_Exercise goal_. Lines that contain the string "Union" are the ones to list; copy all of them from the records.

_Available records_.
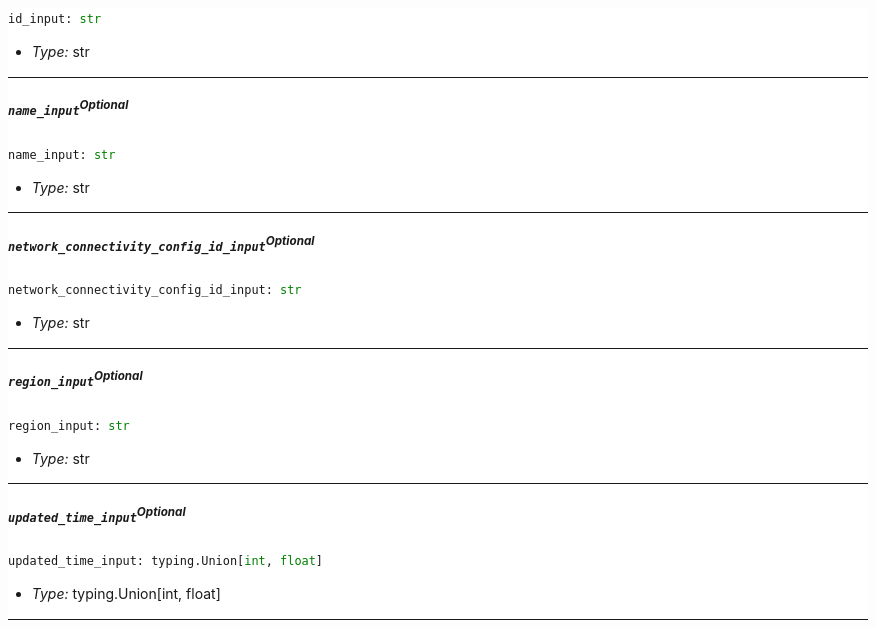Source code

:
 ```python
id_input: str
```

- *Type:* str

---

##### `name_input`<sup>Optional</sup> <a name="name_input" id="@cdktf/provider-databricks.dataDatabricksMwsNetworkConnectivityConfig.DataDatabricksMwsNetworkConnectivityConfig.property.nameInput"></a>

```python
name_input: str
```

- *Type:* str

---

##### `network_connectivity_config_id_input`<sup>Optional</sup> <a name="network_connectivity_config_id_input" id="@cdktf/provider-databricks.dataDatabricksMwsNetworkConnectivityConfig.DataDatabricksMwsNetworkConnectivityConfig.property.networkConnectivityConfigIdInput"></a>

```python
network_connectivity_config_id_input: str
```

- *Type:* str

---

##### `region_input`<sup>Optional</sup> <a name="region_input" id="@cdktf/provider-databricks.dataDatabricksMwsNetworkConnectivityConfig.DataDatabricksMwsNetworkConnectivityConfig.property.regionInput"></a>

```python
region_input: str
```

- *Type:* str

---

##### `updated_time_input`<sup>Optional</sup> <a name="updated_time_input" id="@cdktf/provider-databricks.dataDatabricksMwsNetworkConnectivityConfig.DataDatabricksMwsNetworkConnectivityConfig.property.updatedTimeInput"></a>

```python
updated_time_input: typing.Union[int, float]
```

- *Type:* typing.Union[int, float]

---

_Solution_.
updated_time_input: typing.Union[int, float]
- *Type:* typing.Union[int, float]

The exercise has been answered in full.